**BRIEF**: Reproduce the abstract on context memory networks below word for word, from its title to its last line.
## BEGIN READING TEXT
Context Memory Networks for Multi-Objective Semantic Parsing in Conversational Understanding
- Asli Celikyilmaz ,
- Dilek Hakkani-Tur ,
- Gokhan Tur ,
- Yun-Nung Vivian Chen
The end-to-end multi-domain and multi-task learning of the
full semantic frame of user utterances (i.e., domain and intent
classes and slots in utterances) have recently emerged as
a new paradigm in spoken language understanding. An advantage
of the joint optimization of these semantic frames is
that the data and feature representations learnt by the model
are shared across different tasks (e.g., domain/intent classification
and slot filling tasks use the same feature sets). It’s important
that the model should learn to pay attention to global
and local aspects of the utterances while learning to map the
entire utterance to an intent class and tag each word with a
slot tag. We introduce the Context Memory Network (CMN),
a neural network architecture which specifically focuses on
learning better representations as attention vectors from past
memory to be reasoned with for the end task of jointly learning
the intent class and slot tags. The utterances trigger a
dynamic memory network, which learns attention based representation
for each word by allowing the model to condition
on the list of related phrases in the form of memory
networks. These representations are then provided to a new
multi-objective long short term memory network (LSTM) to
infer the intent class and slot tags. Our empirical investigations
on CMN show impressive gains over the end-to-end
LSTM baselines on ATIS dataset as well as two other humanto-
machine conversational datasets.
## END READING TEXT
## BEGIN PROVIDED DATA
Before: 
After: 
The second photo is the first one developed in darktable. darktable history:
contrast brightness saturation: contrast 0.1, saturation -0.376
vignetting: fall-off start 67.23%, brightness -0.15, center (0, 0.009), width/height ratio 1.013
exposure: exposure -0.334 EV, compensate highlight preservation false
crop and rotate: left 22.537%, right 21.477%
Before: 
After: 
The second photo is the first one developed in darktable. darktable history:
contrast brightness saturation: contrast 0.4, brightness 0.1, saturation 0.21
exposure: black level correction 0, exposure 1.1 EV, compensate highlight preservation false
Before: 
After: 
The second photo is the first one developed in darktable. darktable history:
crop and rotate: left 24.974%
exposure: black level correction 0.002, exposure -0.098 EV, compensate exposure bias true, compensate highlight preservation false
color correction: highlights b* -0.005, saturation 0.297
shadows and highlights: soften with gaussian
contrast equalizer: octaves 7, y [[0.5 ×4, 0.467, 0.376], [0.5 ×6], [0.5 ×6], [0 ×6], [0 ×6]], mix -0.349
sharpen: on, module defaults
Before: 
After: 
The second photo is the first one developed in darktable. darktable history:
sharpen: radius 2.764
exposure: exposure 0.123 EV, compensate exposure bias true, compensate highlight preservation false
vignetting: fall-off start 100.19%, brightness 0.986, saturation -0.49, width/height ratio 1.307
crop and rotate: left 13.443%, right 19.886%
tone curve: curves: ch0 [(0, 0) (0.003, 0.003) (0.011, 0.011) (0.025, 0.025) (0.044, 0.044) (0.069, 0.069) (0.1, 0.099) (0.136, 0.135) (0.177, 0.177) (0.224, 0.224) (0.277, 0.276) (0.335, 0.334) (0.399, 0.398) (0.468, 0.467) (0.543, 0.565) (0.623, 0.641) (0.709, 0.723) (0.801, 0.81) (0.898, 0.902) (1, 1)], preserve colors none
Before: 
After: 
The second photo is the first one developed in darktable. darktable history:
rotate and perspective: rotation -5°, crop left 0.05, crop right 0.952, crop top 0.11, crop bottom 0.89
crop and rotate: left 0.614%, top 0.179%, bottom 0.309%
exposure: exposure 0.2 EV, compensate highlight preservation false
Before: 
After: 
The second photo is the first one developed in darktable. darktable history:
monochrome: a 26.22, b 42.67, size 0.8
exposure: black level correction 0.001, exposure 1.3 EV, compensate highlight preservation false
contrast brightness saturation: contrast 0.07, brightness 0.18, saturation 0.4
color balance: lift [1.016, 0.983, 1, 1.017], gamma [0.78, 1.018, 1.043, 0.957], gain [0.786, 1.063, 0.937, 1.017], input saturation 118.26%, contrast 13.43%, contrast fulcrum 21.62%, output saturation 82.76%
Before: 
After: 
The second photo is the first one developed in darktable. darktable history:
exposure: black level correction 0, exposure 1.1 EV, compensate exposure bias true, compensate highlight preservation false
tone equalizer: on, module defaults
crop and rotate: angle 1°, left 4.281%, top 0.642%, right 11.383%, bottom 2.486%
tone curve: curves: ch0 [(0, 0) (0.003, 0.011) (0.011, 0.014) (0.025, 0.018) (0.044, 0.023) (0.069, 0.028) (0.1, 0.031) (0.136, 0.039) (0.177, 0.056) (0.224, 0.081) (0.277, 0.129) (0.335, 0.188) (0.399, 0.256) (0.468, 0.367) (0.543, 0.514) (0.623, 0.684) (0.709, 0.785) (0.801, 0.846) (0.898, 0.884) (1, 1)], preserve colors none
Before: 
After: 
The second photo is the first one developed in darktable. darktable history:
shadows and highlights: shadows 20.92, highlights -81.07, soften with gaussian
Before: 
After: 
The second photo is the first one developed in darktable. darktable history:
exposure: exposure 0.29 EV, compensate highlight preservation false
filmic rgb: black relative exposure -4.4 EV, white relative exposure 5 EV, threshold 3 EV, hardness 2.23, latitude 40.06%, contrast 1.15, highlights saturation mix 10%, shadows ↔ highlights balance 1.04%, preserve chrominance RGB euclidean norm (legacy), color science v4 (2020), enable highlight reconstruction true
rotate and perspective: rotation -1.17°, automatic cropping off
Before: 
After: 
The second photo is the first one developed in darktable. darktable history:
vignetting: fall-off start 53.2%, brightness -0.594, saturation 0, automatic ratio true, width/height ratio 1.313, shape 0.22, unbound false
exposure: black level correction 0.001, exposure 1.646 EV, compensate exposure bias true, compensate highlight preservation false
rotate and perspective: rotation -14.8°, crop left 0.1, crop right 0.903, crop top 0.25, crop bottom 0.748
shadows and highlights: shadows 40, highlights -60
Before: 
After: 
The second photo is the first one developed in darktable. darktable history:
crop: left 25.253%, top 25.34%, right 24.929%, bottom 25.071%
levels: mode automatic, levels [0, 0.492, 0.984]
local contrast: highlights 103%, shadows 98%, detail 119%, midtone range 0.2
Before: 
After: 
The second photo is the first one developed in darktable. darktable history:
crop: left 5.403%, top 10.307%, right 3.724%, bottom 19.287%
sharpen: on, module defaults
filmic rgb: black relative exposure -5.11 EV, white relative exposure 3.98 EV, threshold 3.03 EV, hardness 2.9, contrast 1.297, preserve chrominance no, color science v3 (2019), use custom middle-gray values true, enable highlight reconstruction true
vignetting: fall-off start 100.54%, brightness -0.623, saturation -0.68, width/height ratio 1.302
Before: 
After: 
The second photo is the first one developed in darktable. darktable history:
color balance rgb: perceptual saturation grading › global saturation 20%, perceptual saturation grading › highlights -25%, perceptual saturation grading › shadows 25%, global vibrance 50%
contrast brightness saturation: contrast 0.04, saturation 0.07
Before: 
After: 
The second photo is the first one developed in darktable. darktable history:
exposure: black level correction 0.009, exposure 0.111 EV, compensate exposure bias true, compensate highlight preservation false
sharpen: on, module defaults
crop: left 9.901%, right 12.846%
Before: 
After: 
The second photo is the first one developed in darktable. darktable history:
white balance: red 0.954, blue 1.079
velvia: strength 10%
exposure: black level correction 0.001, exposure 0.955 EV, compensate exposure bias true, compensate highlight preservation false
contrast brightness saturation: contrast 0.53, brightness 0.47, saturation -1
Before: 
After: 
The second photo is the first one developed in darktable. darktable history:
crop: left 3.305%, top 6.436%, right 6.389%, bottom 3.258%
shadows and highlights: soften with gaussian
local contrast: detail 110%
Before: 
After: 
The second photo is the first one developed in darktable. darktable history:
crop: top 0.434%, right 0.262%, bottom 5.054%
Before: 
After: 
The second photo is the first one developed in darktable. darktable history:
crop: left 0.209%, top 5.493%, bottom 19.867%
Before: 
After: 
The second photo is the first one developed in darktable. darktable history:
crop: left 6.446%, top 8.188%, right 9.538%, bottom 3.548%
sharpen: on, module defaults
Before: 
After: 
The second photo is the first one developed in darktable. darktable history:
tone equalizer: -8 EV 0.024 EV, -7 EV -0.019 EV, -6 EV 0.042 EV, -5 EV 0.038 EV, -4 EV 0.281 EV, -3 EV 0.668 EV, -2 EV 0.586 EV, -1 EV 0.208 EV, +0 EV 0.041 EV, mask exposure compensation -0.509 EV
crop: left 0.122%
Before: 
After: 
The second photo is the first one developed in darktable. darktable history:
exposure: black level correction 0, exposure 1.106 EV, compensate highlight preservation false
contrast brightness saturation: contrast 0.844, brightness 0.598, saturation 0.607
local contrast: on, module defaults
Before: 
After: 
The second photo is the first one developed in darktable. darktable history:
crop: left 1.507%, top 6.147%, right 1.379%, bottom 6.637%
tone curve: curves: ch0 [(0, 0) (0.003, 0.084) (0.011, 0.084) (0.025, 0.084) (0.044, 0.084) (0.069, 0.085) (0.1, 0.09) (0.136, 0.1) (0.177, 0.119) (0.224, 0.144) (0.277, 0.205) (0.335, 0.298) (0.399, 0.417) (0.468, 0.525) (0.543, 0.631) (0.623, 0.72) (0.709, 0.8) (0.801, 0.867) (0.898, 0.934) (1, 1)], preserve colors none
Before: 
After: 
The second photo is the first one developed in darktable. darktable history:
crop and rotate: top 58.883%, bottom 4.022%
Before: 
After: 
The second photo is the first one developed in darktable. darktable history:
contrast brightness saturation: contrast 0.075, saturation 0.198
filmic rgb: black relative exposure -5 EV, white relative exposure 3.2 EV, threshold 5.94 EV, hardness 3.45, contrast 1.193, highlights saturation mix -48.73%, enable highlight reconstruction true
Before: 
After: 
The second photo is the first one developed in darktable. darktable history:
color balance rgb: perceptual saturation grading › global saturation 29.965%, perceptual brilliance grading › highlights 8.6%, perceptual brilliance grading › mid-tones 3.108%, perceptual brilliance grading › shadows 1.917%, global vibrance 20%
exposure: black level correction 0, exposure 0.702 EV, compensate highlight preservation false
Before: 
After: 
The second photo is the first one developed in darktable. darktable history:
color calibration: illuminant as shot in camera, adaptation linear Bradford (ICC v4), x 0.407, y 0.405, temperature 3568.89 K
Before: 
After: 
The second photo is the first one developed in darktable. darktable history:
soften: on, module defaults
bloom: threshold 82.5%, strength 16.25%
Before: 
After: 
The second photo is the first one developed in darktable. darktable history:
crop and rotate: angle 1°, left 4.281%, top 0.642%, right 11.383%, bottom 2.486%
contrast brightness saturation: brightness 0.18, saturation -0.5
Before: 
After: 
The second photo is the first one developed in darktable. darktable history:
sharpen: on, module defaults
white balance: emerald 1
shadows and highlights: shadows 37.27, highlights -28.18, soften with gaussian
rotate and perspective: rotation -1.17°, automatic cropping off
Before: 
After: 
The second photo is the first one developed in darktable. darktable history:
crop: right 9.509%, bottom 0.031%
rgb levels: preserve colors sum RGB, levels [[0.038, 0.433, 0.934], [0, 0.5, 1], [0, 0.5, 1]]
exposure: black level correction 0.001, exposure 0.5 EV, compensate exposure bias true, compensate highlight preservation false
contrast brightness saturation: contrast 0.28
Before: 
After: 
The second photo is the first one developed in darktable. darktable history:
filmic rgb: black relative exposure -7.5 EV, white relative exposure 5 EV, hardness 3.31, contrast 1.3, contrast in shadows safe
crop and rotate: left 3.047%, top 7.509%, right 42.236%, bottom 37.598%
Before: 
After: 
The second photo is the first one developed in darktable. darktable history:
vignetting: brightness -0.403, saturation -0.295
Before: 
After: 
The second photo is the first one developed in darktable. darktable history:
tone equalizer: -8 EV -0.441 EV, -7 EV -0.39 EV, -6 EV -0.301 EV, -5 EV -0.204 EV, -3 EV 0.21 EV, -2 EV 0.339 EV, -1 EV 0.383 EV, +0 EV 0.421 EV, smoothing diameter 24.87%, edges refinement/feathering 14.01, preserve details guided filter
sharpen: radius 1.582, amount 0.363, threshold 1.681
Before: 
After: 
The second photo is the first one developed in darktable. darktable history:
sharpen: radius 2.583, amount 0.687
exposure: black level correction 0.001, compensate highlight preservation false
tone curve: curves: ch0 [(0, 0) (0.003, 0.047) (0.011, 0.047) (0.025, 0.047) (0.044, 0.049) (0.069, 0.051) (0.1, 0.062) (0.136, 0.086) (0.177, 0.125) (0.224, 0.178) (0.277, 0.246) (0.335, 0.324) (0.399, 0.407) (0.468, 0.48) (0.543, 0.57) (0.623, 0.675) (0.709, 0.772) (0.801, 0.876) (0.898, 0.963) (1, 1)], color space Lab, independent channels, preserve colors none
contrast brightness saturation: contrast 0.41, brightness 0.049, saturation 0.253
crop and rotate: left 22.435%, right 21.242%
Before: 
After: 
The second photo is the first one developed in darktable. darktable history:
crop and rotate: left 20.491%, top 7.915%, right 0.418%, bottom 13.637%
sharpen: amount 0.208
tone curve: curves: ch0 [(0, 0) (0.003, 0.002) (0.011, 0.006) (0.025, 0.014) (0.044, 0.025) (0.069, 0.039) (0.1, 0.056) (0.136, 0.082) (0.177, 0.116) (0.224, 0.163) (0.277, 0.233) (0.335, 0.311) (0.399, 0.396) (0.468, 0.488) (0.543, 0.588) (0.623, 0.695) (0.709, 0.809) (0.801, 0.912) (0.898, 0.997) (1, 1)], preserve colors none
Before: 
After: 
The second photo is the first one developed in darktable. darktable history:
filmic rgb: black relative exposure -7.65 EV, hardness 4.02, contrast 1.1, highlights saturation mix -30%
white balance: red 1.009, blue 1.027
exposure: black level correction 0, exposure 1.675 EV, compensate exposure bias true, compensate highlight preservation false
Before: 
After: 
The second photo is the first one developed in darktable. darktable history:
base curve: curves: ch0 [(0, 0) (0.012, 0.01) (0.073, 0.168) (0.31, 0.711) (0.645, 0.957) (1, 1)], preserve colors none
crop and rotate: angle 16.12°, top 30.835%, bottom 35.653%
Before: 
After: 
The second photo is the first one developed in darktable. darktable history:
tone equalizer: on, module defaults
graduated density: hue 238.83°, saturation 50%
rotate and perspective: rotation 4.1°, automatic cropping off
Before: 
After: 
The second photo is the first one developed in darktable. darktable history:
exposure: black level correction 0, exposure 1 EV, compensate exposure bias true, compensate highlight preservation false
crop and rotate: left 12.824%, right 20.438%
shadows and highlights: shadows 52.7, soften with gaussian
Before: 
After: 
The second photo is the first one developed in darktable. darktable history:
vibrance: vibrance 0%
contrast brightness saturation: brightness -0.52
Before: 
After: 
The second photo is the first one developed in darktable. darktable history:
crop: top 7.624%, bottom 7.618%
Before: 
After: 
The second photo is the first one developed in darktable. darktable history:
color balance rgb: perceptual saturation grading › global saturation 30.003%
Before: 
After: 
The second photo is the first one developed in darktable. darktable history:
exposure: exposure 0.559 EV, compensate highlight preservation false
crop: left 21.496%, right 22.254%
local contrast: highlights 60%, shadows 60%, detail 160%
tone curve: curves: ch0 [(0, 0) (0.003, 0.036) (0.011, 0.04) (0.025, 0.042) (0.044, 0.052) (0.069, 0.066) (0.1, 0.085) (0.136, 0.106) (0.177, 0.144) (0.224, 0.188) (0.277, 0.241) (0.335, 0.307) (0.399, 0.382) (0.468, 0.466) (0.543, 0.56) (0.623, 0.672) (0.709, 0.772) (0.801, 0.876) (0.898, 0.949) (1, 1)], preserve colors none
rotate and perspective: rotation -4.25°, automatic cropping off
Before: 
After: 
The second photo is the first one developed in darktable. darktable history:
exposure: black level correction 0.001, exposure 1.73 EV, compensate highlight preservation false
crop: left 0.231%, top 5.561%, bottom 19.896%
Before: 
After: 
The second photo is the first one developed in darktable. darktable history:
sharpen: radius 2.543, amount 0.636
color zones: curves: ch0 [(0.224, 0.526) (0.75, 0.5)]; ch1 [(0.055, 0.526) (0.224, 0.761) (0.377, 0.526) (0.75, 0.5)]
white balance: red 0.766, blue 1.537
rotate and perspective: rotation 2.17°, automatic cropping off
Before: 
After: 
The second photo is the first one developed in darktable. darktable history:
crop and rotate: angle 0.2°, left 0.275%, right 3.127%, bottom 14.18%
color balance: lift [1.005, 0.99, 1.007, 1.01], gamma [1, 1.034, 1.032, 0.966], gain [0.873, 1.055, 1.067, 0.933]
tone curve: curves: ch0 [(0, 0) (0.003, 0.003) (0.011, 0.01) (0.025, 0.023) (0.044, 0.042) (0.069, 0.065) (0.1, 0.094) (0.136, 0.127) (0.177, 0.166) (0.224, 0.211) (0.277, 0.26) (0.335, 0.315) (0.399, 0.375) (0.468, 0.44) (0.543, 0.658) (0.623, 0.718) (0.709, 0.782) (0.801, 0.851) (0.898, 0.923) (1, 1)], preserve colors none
## END PROVIDED DATA
**EXERCISE RESPONSE**:
Context Memory Networks for Multi-Objective Semantic Parsing in Conversational Understanding
- Asli Celikyilmaz ,
- Dilek Hakkani-Tur ,
- Gokhan Tur ,
- Yun-Nung Vivian Chen
The end-to-end multi-domain and multi-task learning of the
full semantic frame of user utterances (i.e., domain and intent
classes and slots in utterances) have recently emerged as
a new paradigm in spoken language understanding. An advantage
of the joint optimization of these semantic frames is
that the data and feature representations learnt by the model
are shared across different tasks (e.g., domain/intent classification
and slot filling tasks use the same feature sets). It’s important
that the model should learn to pay attention to global
and local aspects of the utterances while learning to map the
entire utterance to an intent class and tag each word with a
slot tag. We introduce the Context Memory Network (CMN),
a neural network architecture which specifically focuses on
learning better representations as attention vectors from past
memory to be reasoned with for the end task of jointly learning
the intent class and slot tags. The utterances trigger a
dynamic memory network, which learns attention based representation
for each word by allowing the model to condition
on the list of related phrases in the form of memory
networks. These representations are then provided to a new
multi-objective long short term memory network (LSTM) to
infer the intent class and slot tags. Our empirical investigations
on CMN show impressive gains over the end-to-end
LSTM baselines on ATIS dataset as well as two other humanto-
machine conversational datasets.